Im Kern geht es der Wissenschaft um die Wahrheit, der Politik um die Macht. Der Intellektuelle kann sich über zeitliche und räumliche Limitierungen hinwegsetzen, das politische Denken endet oft an der Landesgrenze oder beim Termin der nächsten Wahl. So einfach, wie es auf dem Österreichischen Wissenschaftstag 2001 anklang, ist die Welt natürlich nicht - auch Wissen wird mit dem negativen Begriff Macht verbunden, während Politik sich auch positiv als Verantwortung für das Gemeinwohl definiert. Doch die scharfe Gegenüberstellung kennzeichnet das Spannungsfeld zwischen Wissenschaft und Öffentlichkeit, das beim Wissenschaftstag ein zentrales Thema bildete.

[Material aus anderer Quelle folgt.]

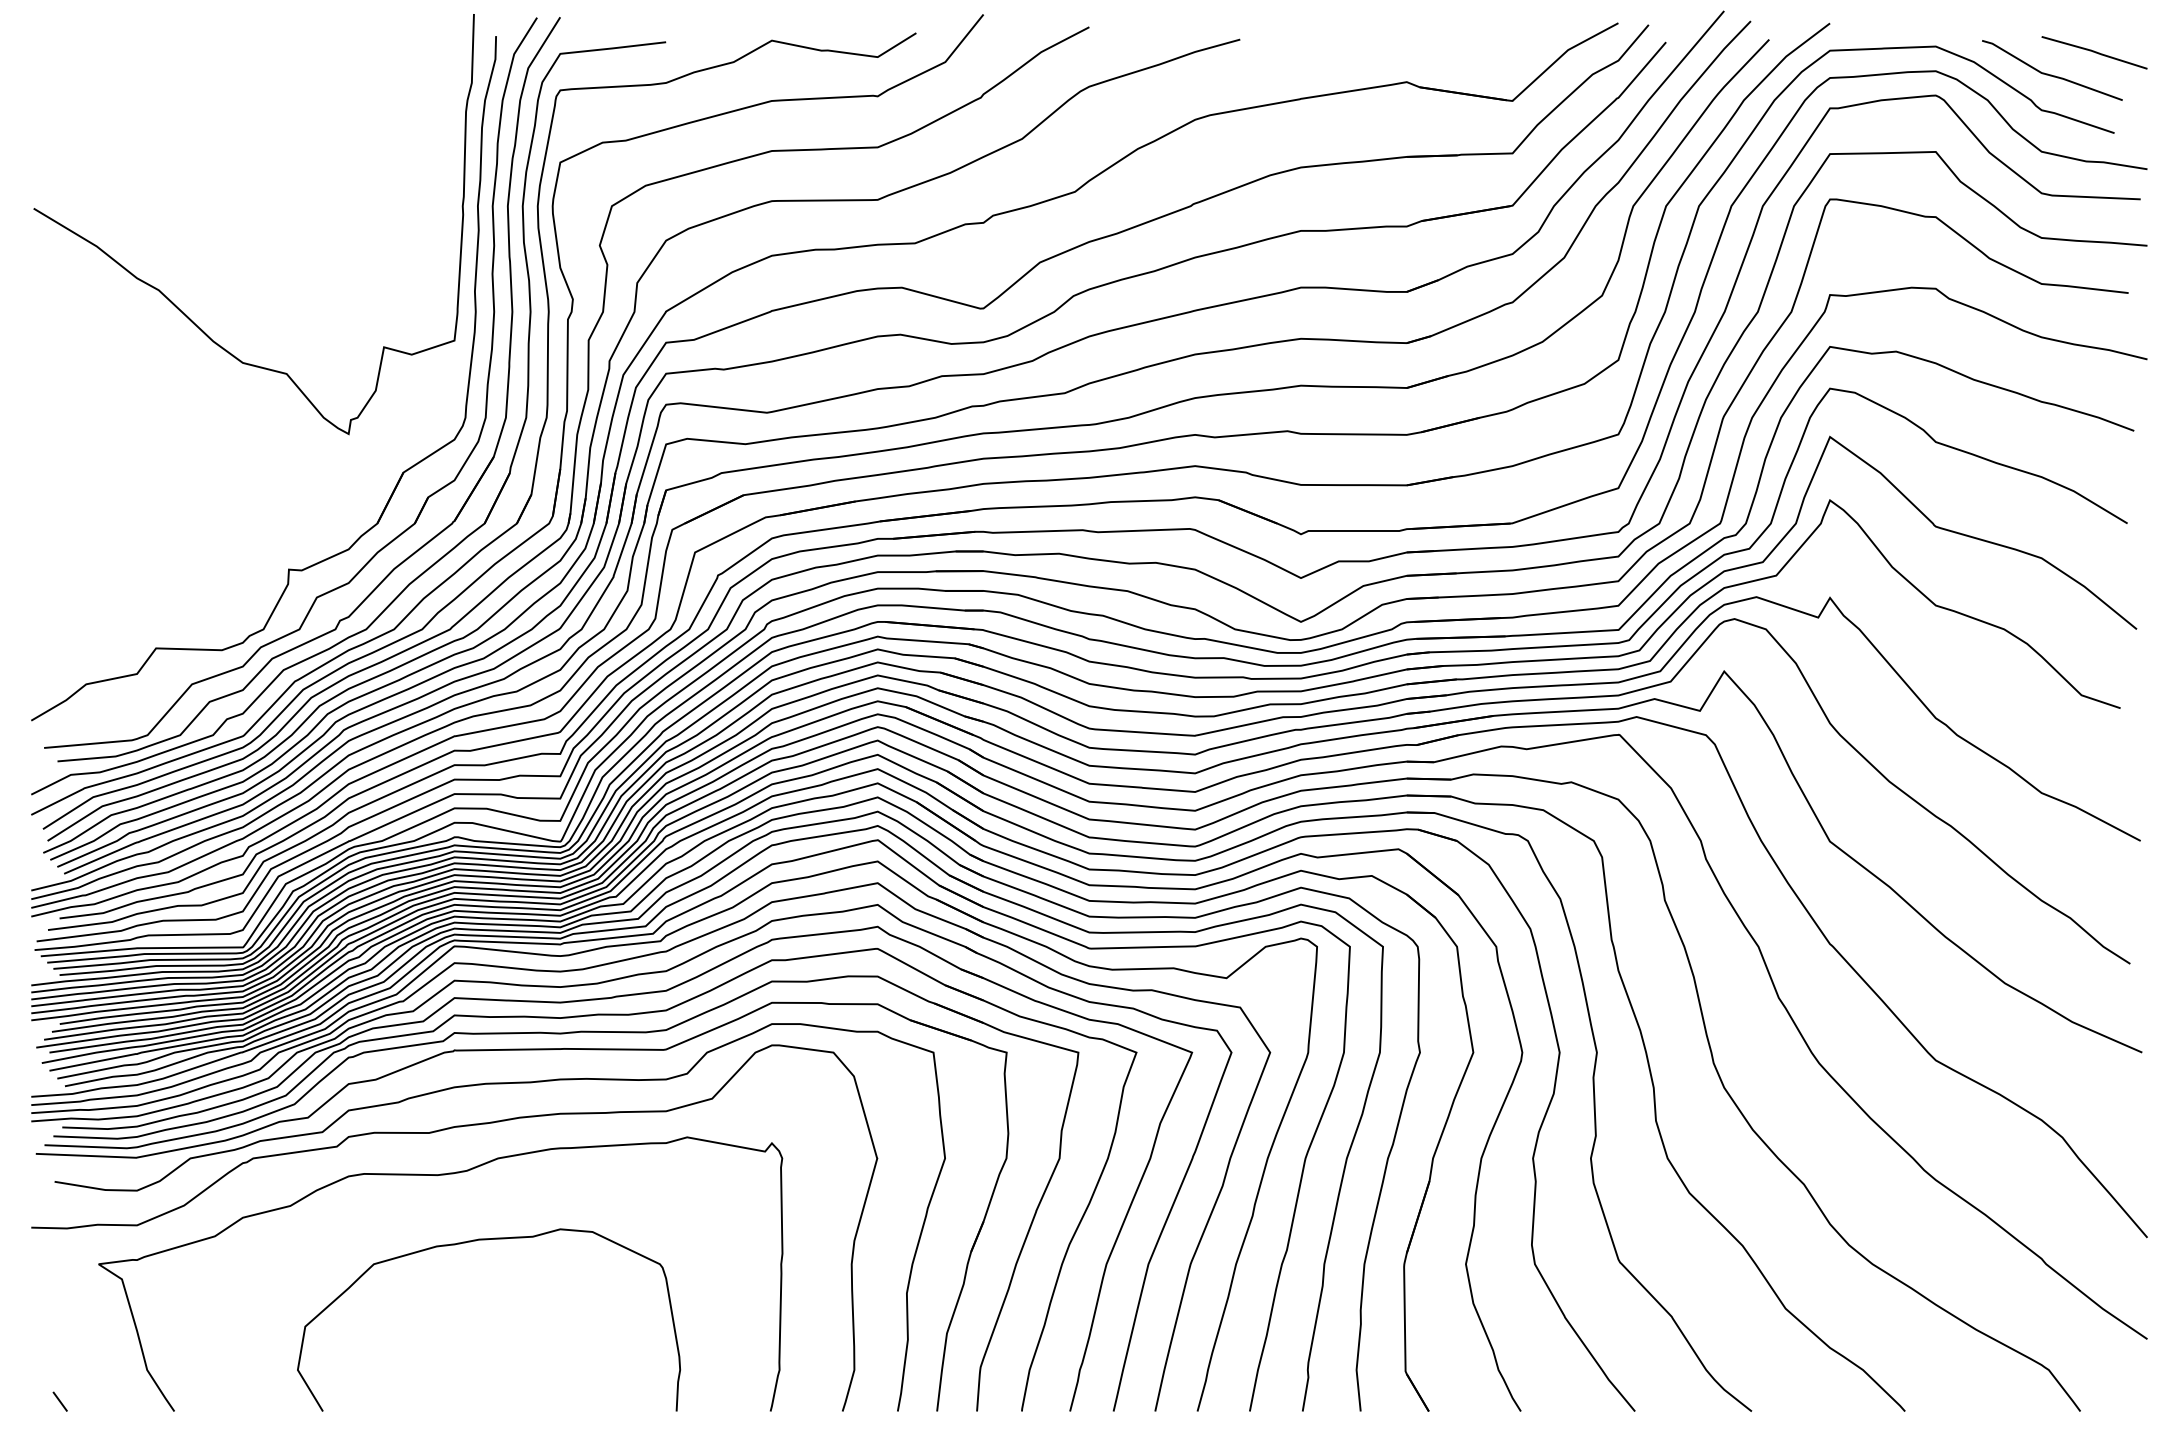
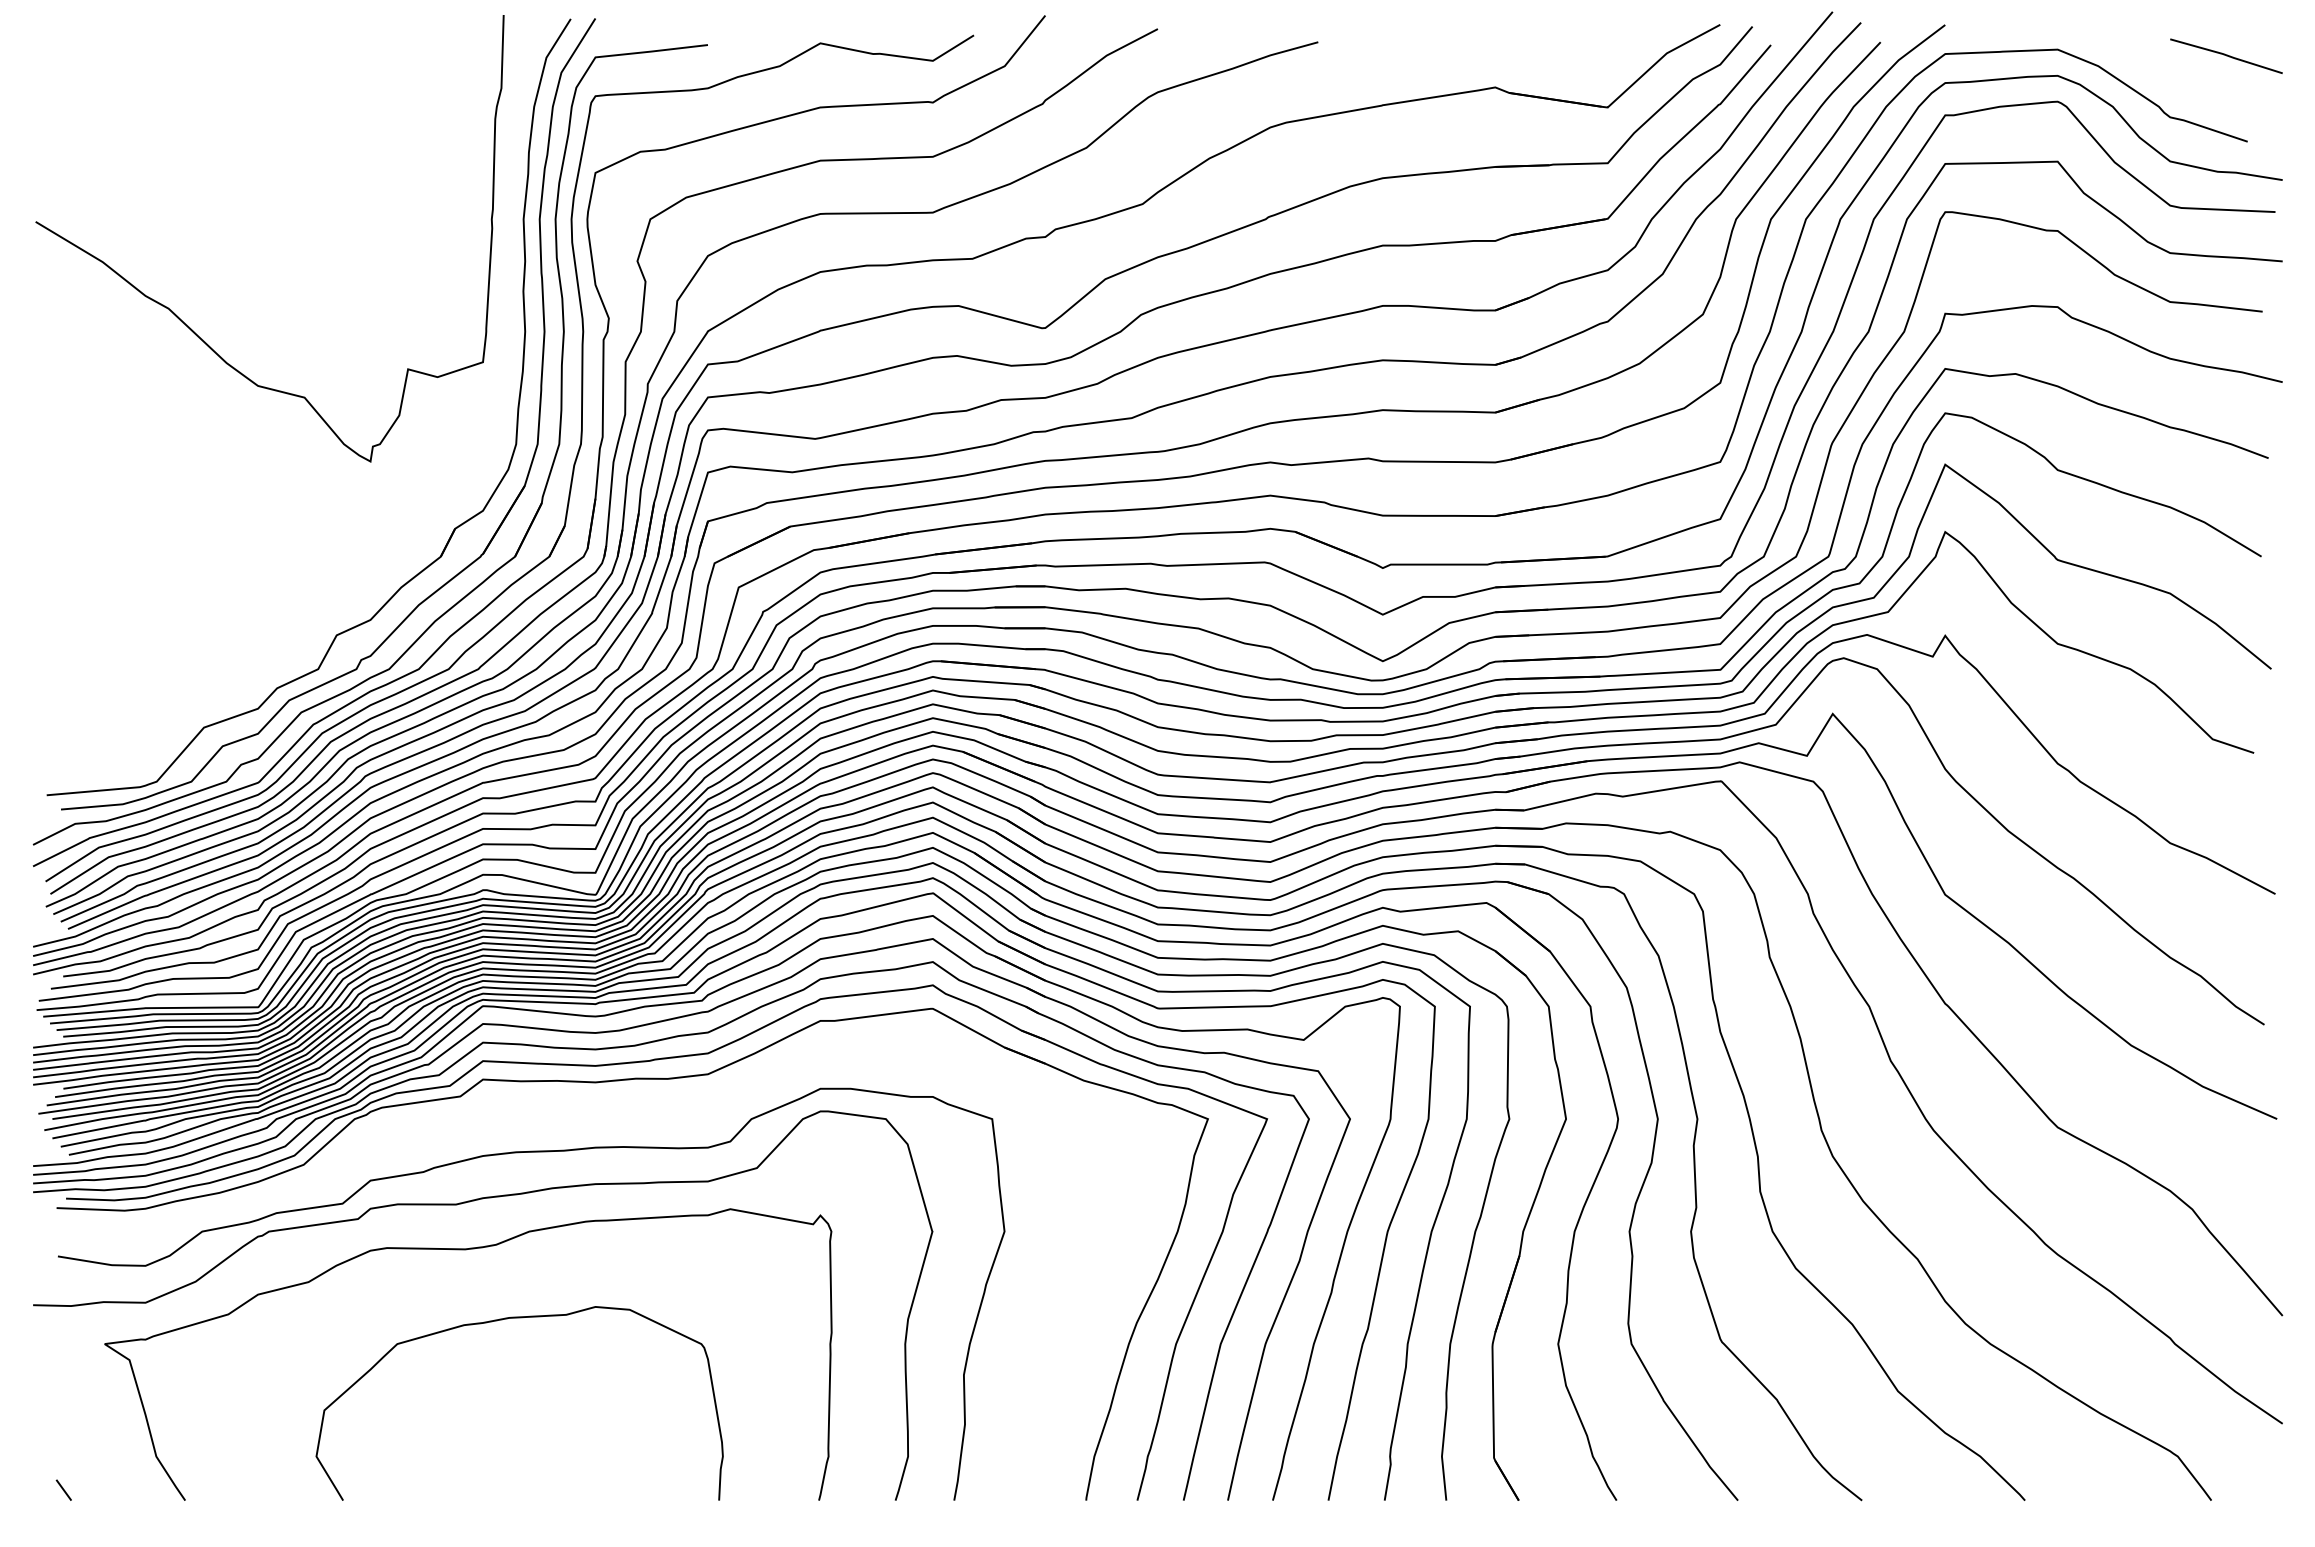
line: (2052, 74) -> (2181, 79), removed
part: (402, 472) -> (427, 502), removed
part: (557, 1050) -> (592, 1116), removed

Der Wissenschaftstag der Österreichischen Forschungsgemeinschaft versammelt alljährlich um den Nationalfeiertag etwa hundert Wissenschafter auf dem Semmering. Der riesige Themenkomplex "Österreich und die Wissenschaft - Reflexionen und Konsequenzen" war Gegenstand der heurigen Tagung, die teilweise so stark auf Randfragen einging, dass der Biochemiker Hans Tuppy spontan Applaus erhielt, als er seinen Vortrag mit dem Versprechen einleitete, er werde wirklich zum angekündigten Thema sprechen. Viele Vorträge und die anschließenden Diskussionen lieferten allenfalls Mosaiksteine zur angerissenen Problematik, schlüssige, über subjektive Meinungen hinausgehende Befunde zum Status Österreichs in der Welt der Wissenschaft blieben aus.

Friedrich Heers Wort vom "Kampf um die österreichische Identität" schwang beim ersten Themenblock, "Wissenschaft und nationale Identität", mit. Seitens der Politikwissenschaft warnte George Schöpflin aus London davor, nationale Identitäten bei der Integration Europas zu wenig ernst zu nehmen. Sein Kollege Peter Gerlich aus Wien merkte kritisch an, dass es eine französische Dominanz in den EU-Strukturen gebe, die für Kreativität nicht gerade förderlich sei - eine Aussage, die Sektionschef Raoul Kneucker vom Bildungsministerium als bereits überholt und nicht mehr aktuell zurückwies.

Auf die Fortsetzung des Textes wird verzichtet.